After we fix our obfuscator and run it again:

[MethodTableBuilder::BuildMethodTableThrowing] className: _ProblematicCode^MyConverter
[MethodTableBuilder::BuildMethodTableThrowing] nameSpace:
converterBeforeAttribute: System.ComponentModel.TypeConverter
[EEClassHashTable::GetValue] pszFullyQualifiedName: _ProblematicCode^MyConverter
[EEClassHashTable::GetValue]            pNamespace:
converterAfterAttribute: _ProblematicCode^MyConverter[[System.String, System.Private.CoreLib, Version=7.0.0.0, Culture=neutral, PublicKeyToken=7cec85d7bea7798e]]

We can claim victory. At least, if all you cared about was determining precisely what was the cause of the observed behavior, you can. And we do.

The Last Loose End

Well, why did the program work after processing the assembly with ildasm/ilasm when dealing with Bug 1? You guessed it, ilasm automatically inserted namespace information into our metadata without us knowing about it. It can be tracked down to the following code in runtime\src\coreclr\md\compiler\regmeta_emit.cpp

//*****************************************************************************
// Create and populate a new TypeDef record.
//*****************************************************************************
HRESULT RegMeta::_DefineTypeDef(/* ... */)
{
/* ... */
ulStringLen = (ULONG)(strlen(szTypeDefUTF8) + 1);
IfFailGo(qbNamespace.ReSizeNoThrow(ulStringLen));
IfFailGo(qbName.ReSizeNoThrow(ulStringLen));
bSuccess = ns::SplitPath(szTypeDefUTF8,
                        (LPUTF8)qbNamespace.Ptr(),
                        ulStringLen,
                        (LPUTF8)qbName.Ptr(),
                        ulStringLen);

Here we see the use of the ns::SplitPath function, and guess what function ns::SplitPath uses to determine where to split? ns::FindSep - the culprit from earlier.

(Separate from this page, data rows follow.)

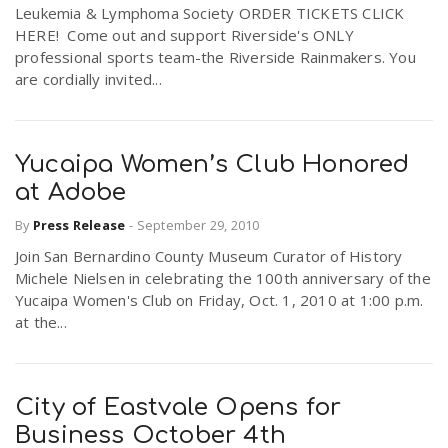
Leukemia & Lymphoma Society ORDER TICKETS CLICK
HERE! Come out and support Riverside's ONLY
professional sports team-the Riverside Rainmakers. You
are cordially invited...
Yucaipa Women’s Club Honored
at Adobe
By
Press Release
-
September 29, 2010
Join San Bernardino County Museum Curator of History
Michele Nielsen in celebrating the 100th anniversary of the
Yucaipa Women's Club on Friday, Oct. 1, 2010 at 1:00 p.m.
at the...
City of Eastvale Opens for
Business October 4th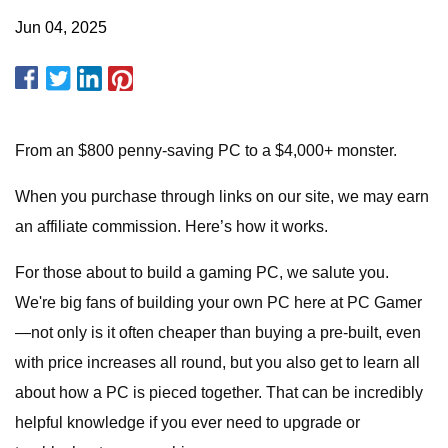
Jun 04, 2025
From an $800 penny-saving PC to a $4,000+ monster.
When you purchase through links on our site, we may earn
an affiliate commission. Here’s how it works.
For those about to build a gaming PC, we salute you.
We're big fans of building your own PC here at PC Gamer
—not only is it often cheaper than buying a pre-built, even
with price increases all round, but you also get to learn all
about how a PC is pieced together. That can be incredibly
helpful knowledge if you ever need to upgrade or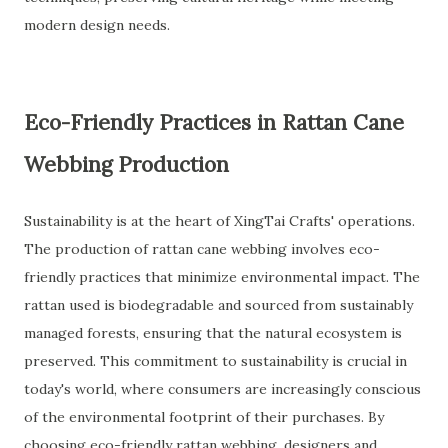
modern design needs.
Eco-Friendly Practices in Rattan Cane
Webbing Production
Sustainability is at the heart of XingTai Crafts' operations.
The production of rattan cane webbing involves eco-
friendly practices that minimize environmental impact. The
rattan used is biodegradable and sourced from sustainably
managed forests, ensuring that the natural ecosystem is
preserved. This commitment to sustainability is crucial in
today's world, where consumers are increasingly conscious
of the environmental footprint of their purchases. By
choosing eco-friendly rattan webbing, designers and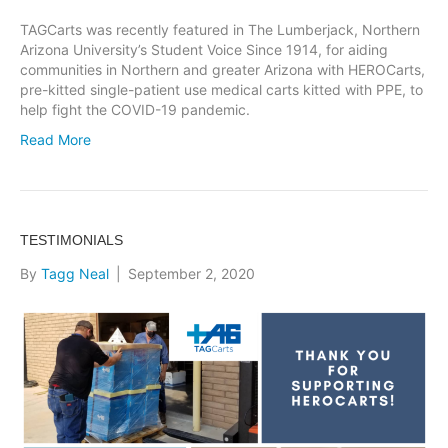
TAGCarts was recently featured in The Lumberjack, Northern
Arizona University’s Student Voice Since 1914, for aiding
communities in Northern and greater Arizona with HEROCarts,
pre-kitted single-patient use medical carts kitted with PPE, to
help fight the COVID-19 pandemic.
Read More
TESTIMONIALS
By
Tagg Neal
|
September 2, 2020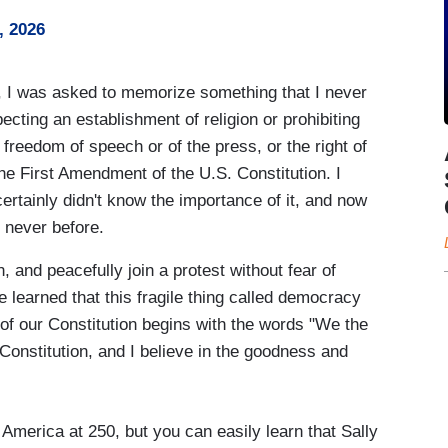
, 2026
 I was asked to memorize something that I never
cting an establishment of religion or prohibiting
 freedom of speech or of the press, or the right of
the First Amendment of the U.S. Constitution. I
certainly didn't know the importance of it, and now
e never before.
, and peacefully join a protest without fear of
e learned that this fragile thing called democracy
e of our Constitution begins with the words "We the
r Constitution, and I believe in the goodness and
America at 250, but you can easily learn that Sally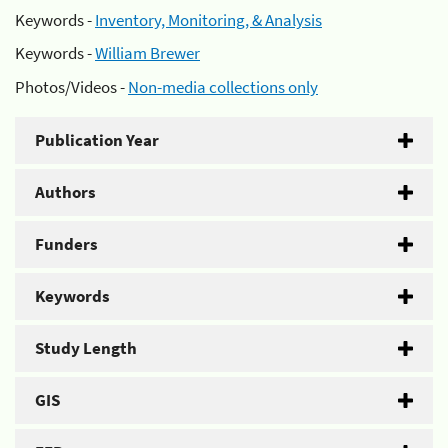
Keywords -
Inventory, Monitoring, & Analysis
Keywords -
William Brewer
Photos/Videos -
Non-media collections only
Publication Year
Authors
Funders
Keywords
Study Length
GIS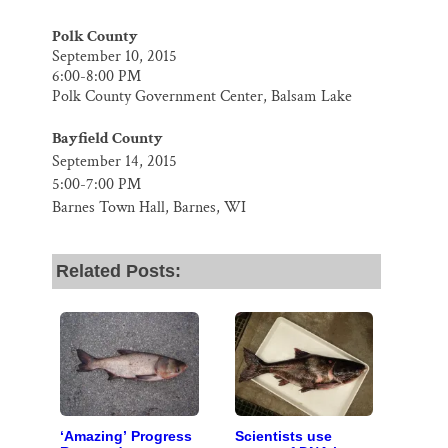
Polk County
September 10, 2015
6:00-8:00 PM
Polk County Government Center, Balsam Lake
Bayfield County
September 14, 2015
5:00-7:00 PM
Barnes Town Hall, Barnes, WI
Related Posts:
‘Amazing’ Progress
Scientists use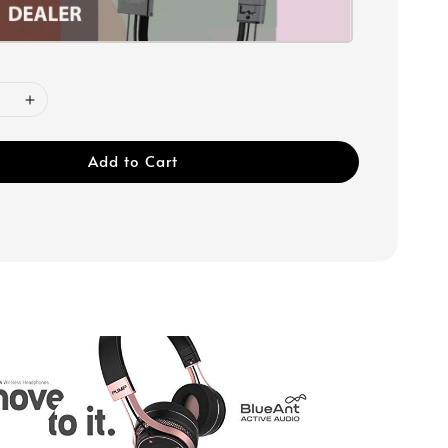
Add to Cart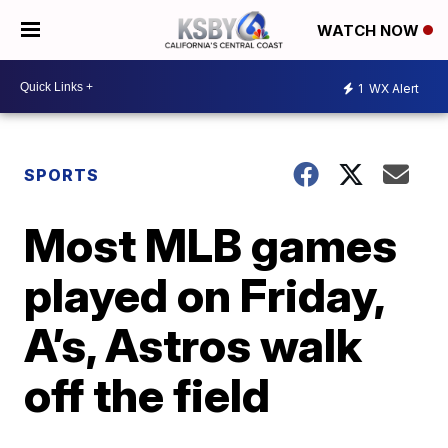
WATCH NOW
1
WX Alert
SPORTS
Most MLB games
played on Friday,
A’s, Astros walk
off the field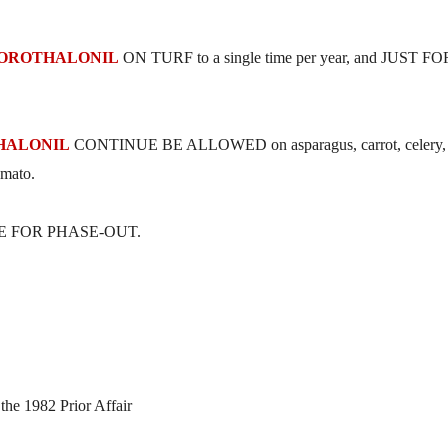
OROTHALONIL
ON TURF to a single time per year, and JUST FO
HALONIL
CONTINUE BE ALLOWED on asparagus, carrot, celery,
omato.
RAME FOR PHASE-OUT.
the 1982 Prior Affair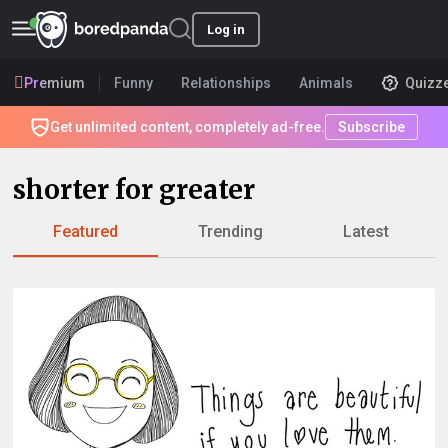
Log in
Premium
Funny
Relationships
Animals
Quizz
Get unlimited content, completely ad-free.
Subscribe
shorter for greater
Featured
Trending
Latest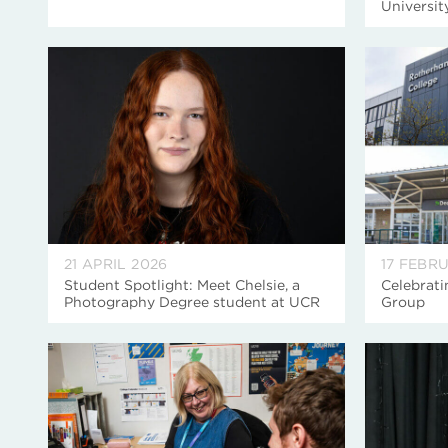
Universi
21 APRIL 2026
17 FEBR
Student Spotlight: Meet Chelsie, a
Celebrati
Photography Degree student at UCR
Group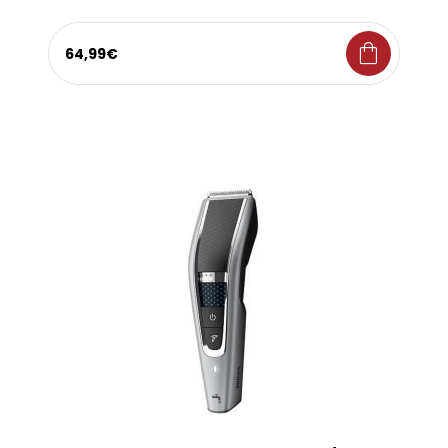
shopping_bag
64,99€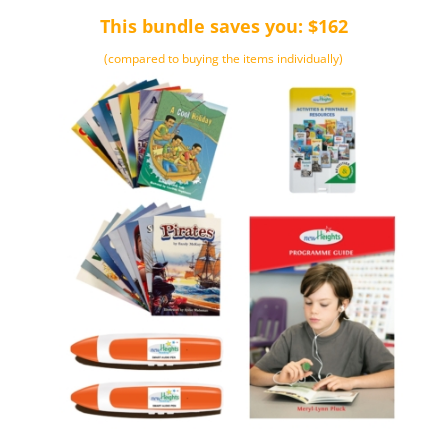
This bundle saves you: $162
(compared to buying the items individually)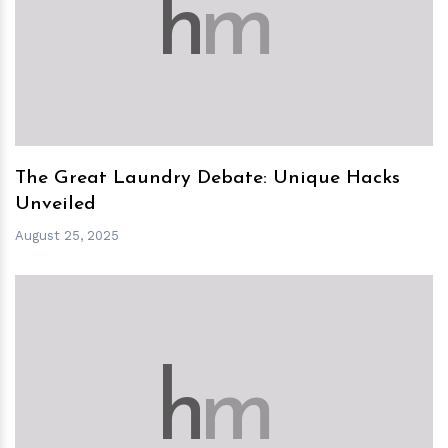
h
m
The Great Laundry Debate: Unique Hacks
Unveiled
August 25, 2025
h
m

Anyways, I guess the important takeaway here is that ilasm is not the inverse of ildasm, they can make non-trivial, irreversible modifications to the code when used in the way we’ve used them. That doesn’t mean don’t use them! Just be wary. (I’d be willing to bet that ilasm . ildasm is a projection, but it doesn’t really matter.)

Conclusion

Hopefully we’ve demonstrated that knowledge and research of internals and low-level specifications can be useful in solving problems with your software whose solutions cannot be determined through standard troubleshooting techniques. I will be satisfied if this article inspires someone to dig through some of the dotnet source code for themselves. The task is somewhat daunting – but if I can do it, so can you (just don’t expect to understand everything in one day, or perhaps even in one year).